[Data extracts — start]

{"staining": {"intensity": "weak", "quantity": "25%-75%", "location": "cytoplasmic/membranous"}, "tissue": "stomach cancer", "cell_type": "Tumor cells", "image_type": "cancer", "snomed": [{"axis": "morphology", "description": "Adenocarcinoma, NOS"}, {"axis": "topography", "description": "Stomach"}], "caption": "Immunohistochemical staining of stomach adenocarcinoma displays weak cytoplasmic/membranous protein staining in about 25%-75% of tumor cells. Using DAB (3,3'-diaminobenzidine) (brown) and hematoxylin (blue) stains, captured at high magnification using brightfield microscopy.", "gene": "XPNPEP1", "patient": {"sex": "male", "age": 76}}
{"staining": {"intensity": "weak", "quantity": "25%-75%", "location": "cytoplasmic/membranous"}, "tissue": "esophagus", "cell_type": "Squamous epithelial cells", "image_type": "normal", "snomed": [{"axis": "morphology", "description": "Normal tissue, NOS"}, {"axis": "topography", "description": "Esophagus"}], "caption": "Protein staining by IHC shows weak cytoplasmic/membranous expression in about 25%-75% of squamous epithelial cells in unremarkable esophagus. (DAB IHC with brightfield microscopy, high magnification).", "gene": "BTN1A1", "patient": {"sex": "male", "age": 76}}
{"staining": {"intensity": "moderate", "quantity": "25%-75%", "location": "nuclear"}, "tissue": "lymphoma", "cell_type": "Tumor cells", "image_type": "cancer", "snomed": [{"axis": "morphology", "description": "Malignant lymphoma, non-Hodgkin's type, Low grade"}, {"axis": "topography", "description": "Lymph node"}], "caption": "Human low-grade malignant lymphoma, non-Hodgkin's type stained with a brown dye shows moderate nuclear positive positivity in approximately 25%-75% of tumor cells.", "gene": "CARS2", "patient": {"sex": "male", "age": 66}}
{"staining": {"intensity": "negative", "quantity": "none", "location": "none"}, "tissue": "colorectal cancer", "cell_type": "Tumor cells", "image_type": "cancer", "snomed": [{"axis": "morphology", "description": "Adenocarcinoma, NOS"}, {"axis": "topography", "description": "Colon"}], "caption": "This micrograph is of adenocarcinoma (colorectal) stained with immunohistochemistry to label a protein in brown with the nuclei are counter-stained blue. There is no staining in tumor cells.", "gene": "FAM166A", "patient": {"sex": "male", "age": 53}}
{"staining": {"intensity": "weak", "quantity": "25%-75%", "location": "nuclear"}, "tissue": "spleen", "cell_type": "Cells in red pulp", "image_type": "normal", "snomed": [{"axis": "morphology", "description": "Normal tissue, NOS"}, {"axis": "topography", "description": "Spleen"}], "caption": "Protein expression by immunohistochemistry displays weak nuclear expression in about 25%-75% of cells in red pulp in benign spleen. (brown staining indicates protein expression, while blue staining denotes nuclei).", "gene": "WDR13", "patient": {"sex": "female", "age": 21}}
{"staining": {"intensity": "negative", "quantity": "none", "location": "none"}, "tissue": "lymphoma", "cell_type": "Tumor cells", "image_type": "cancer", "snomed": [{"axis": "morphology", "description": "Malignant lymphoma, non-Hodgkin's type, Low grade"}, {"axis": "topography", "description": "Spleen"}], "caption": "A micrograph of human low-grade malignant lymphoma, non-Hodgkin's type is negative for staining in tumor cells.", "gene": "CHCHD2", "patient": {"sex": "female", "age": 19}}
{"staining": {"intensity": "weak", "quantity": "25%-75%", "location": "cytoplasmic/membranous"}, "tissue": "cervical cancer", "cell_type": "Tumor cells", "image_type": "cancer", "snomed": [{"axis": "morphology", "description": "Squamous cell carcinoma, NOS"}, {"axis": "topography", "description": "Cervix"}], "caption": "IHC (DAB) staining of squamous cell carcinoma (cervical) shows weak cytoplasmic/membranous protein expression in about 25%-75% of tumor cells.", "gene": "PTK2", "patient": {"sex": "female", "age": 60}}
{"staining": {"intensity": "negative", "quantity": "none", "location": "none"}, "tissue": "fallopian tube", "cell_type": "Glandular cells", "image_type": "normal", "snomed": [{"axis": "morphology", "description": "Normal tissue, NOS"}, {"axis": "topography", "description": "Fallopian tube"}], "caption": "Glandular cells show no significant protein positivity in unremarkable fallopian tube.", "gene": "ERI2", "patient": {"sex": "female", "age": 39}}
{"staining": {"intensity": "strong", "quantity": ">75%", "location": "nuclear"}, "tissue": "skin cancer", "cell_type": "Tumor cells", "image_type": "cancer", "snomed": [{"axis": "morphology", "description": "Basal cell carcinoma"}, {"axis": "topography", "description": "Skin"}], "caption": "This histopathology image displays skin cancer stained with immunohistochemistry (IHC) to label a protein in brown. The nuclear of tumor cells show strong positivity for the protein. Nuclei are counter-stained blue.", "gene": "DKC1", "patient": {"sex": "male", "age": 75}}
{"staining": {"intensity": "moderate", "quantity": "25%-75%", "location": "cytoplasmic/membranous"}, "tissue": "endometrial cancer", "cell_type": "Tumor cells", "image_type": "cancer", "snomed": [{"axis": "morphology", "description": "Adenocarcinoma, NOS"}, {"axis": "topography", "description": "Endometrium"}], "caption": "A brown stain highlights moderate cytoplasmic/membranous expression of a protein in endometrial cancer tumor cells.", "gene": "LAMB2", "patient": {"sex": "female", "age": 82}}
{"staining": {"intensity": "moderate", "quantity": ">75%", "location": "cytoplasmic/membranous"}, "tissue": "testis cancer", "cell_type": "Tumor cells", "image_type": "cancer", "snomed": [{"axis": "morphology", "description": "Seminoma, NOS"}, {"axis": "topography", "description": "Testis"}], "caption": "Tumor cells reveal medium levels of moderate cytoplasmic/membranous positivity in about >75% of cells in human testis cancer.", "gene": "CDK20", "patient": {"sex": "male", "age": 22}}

[Data extracts — finish]

*Task*: Using the material above, return each line in which the word "Malignant" occurs.

*Written answer*:
{"staining": {"intensity": "moderate", "quantity": "25%-75%", "location": "nuclear"}, "tissue": "lymphoma", "cell_type": "Tumor cells", "image_type": "cancer", "snomed": [{"axis": "morphology", "description": "Malignant lymphoma, non-Hodgkin's type, Low grade"}, {"axis": "topography", "description": "Lymph node"}], "caption": "Human low-grade malignant lymphoma, non-Hodgkin's type stained with a brown dye shows moderate nuclear positive positivity in approximately 25%-75% of tumor cells.", "gene": "CARS2", "patient": {"sex": "male", "age": 66}}
{"staining": {"intensity": "negative", "quantity": "none", "location": "none"}, "tissue": "lymphoma", "cell_type": "Tumor cells", "image_type": "cancer", "snomed": [{"axis": "morphology", "description": "Malignant lymphoma, non-Hodgkin's type, Low grade"}, {"axis": "topography", "description": "Spleen"}], "caption": "A micrograph of human low-grade malignant lymphoma, non-Hodgkin's type is negative for staining in tumor cells.", "gene": "CHCHD2", "patient": {"sex": "female", "age": 19}}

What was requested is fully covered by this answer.